Text below:

/ Algorithmic Transparency Redefines Scoring in Chile
January 22, 2026Law No. 21,719 requires disclosure when a credit assessment is based on automated decisions and mandates a general explanation of how those models work. The standard is no longer focused solely on data quality and now advances toward transparency regarding the process that gives rise to the decision.
Cristina Valenzuela
Associate at Alessandri
Law No. 21,719 on Personal Data Protection introduces a structural shift in the processing of financial information in Chile. This regulatory turn directly affects scoring or risk scores, an essential mechanism for credit assessment.
Until now, the regulatory framework—comprising Law No. 20,575, which establishes the purpose limitation principle for personal data processing, and Article 17 of Law No. 19,628 on the protection of private life—focused on the objectivity of the data and the exclusive purpose of assessing commercial risk. The new law adds a fundamental requirement, which is transparency regarding the inferential process that produces the rating.
Relationship Between the General Framework and the Financial Sector Regulation
Chile’s risk assessment system has operated under a clear rule, which establishes that economic and financial data may only be used to evaluate credit risk under Law No. 20,575. Traditionally, this mandate was understood to be satisfied through the use of truthful and objective data. However, this standard did not address a critical point, which is the manner in which those data were weighted and transformed into a score.Law No. 21,719 introduces an unprecedented obligation in the financial domain, consisting of making transparent how risk scores are built. Its Article 8 bis provides that decisions affecting a data subject cannot rely exclusively on automated processing without the data subject knowing, at least in general terms, how the system operates. This means that entities must describe the variables they consider and how those variables influence the final outcome. The standard shifts toward understanding the reasoning the model follows.

End of Text.
Data records below:

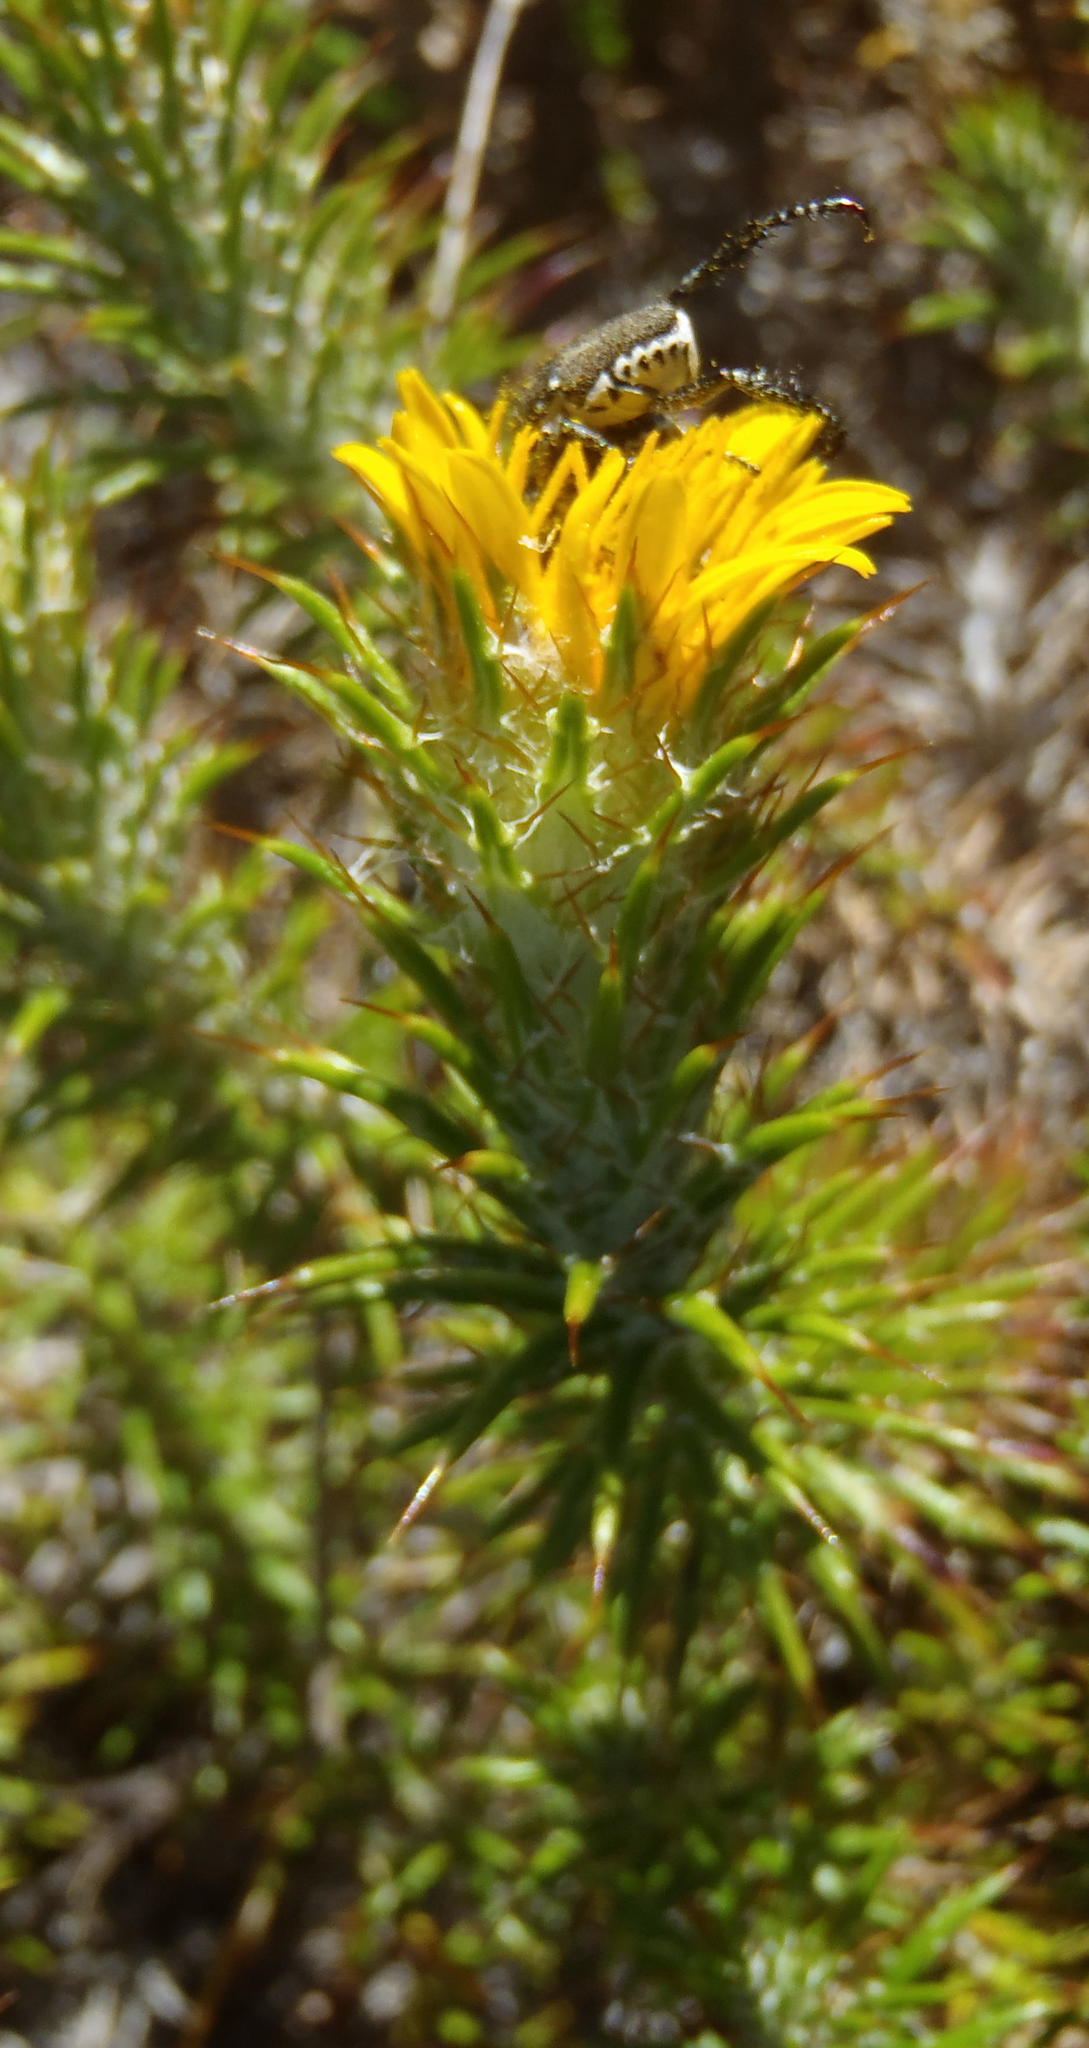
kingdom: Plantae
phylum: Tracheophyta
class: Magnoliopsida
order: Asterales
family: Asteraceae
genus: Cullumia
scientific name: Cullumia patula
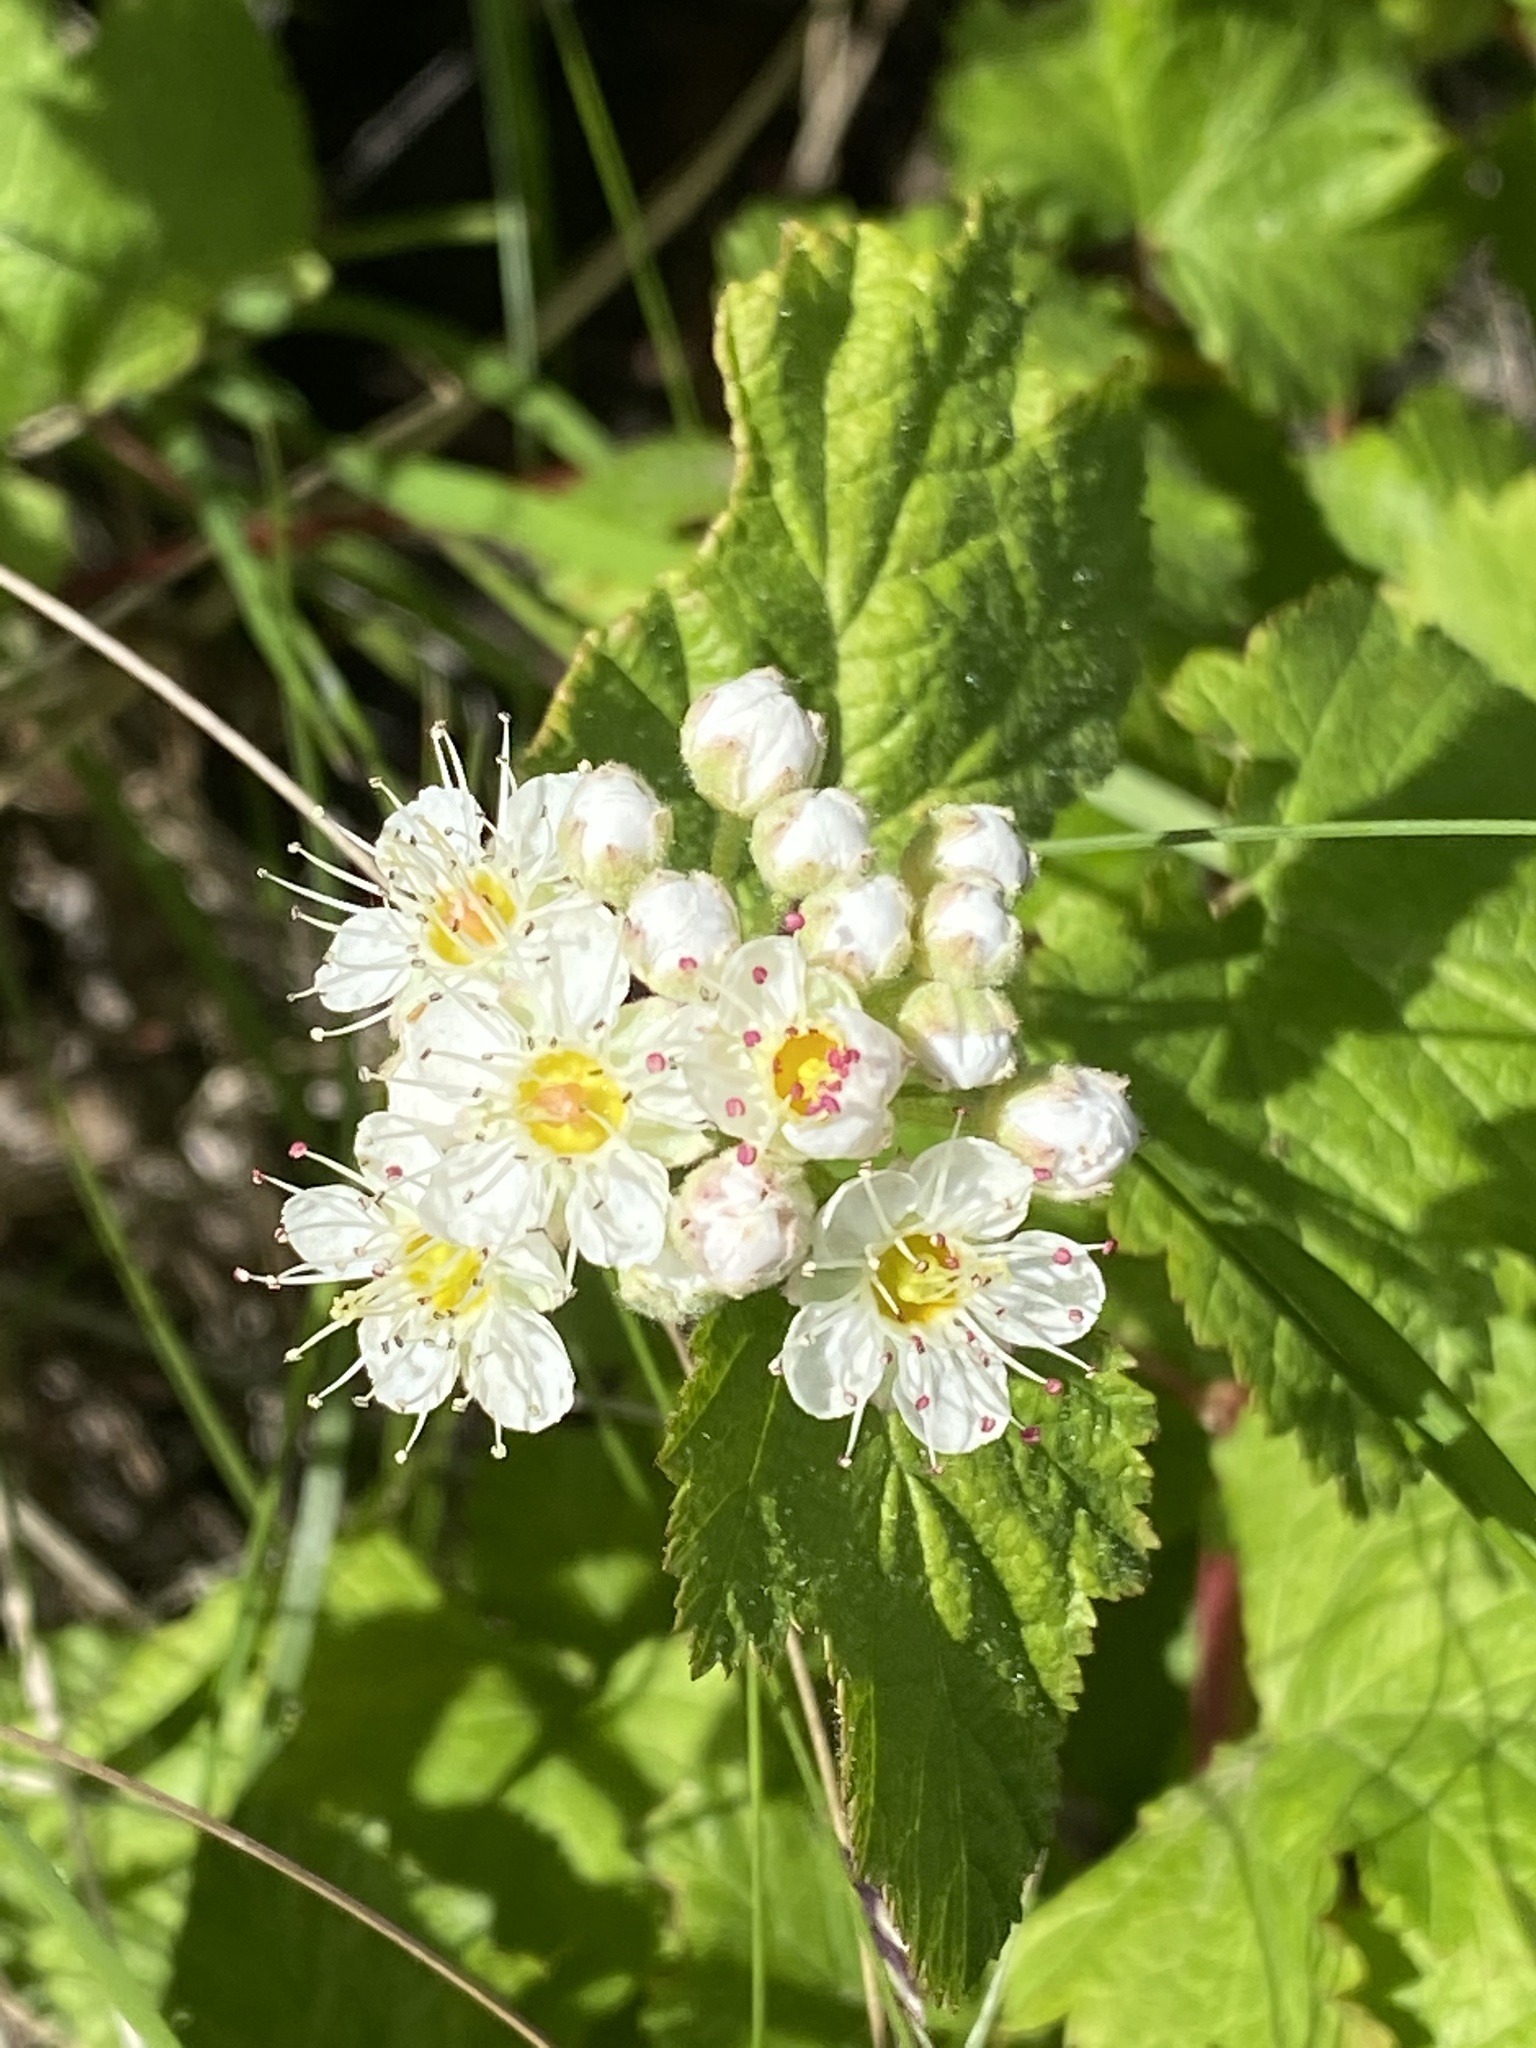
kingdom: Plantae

End of Data records.

#### [List of tasks]
[1] Answer these questions from the article on scoring in Chile:
(a) Which article of Law No. 19,628 is named as part of the earlier regulatory framework?
(b) What position does Cristina Valenzuela hold?
(c) Which article of Law No. 21,719 says that decisions affecting a data subject cannot rely exclusively on automated processing without the data subject knowing how the system operates?
[2] Reproduce the passage of the article on scoring in Chile that opens with the words containing "Cristina Valenzuela" and closes with "for credit assessment.".
Answer from the article on scoring in Chile alone, not from the items.

#### [Answers for the tasks]
[1]
(a) Article 17
(b) Associate at Alessandri
(c) Article 8 bis

[2]
Cristina Valenzuela
Associate at Alessandri
Law No. 21,719 on Personal Data Protection introduces a structural shift in the processing of financial information in Chile. This regulatory turn directly affects scoring or risk scores, an essential mechanism for credit assessment.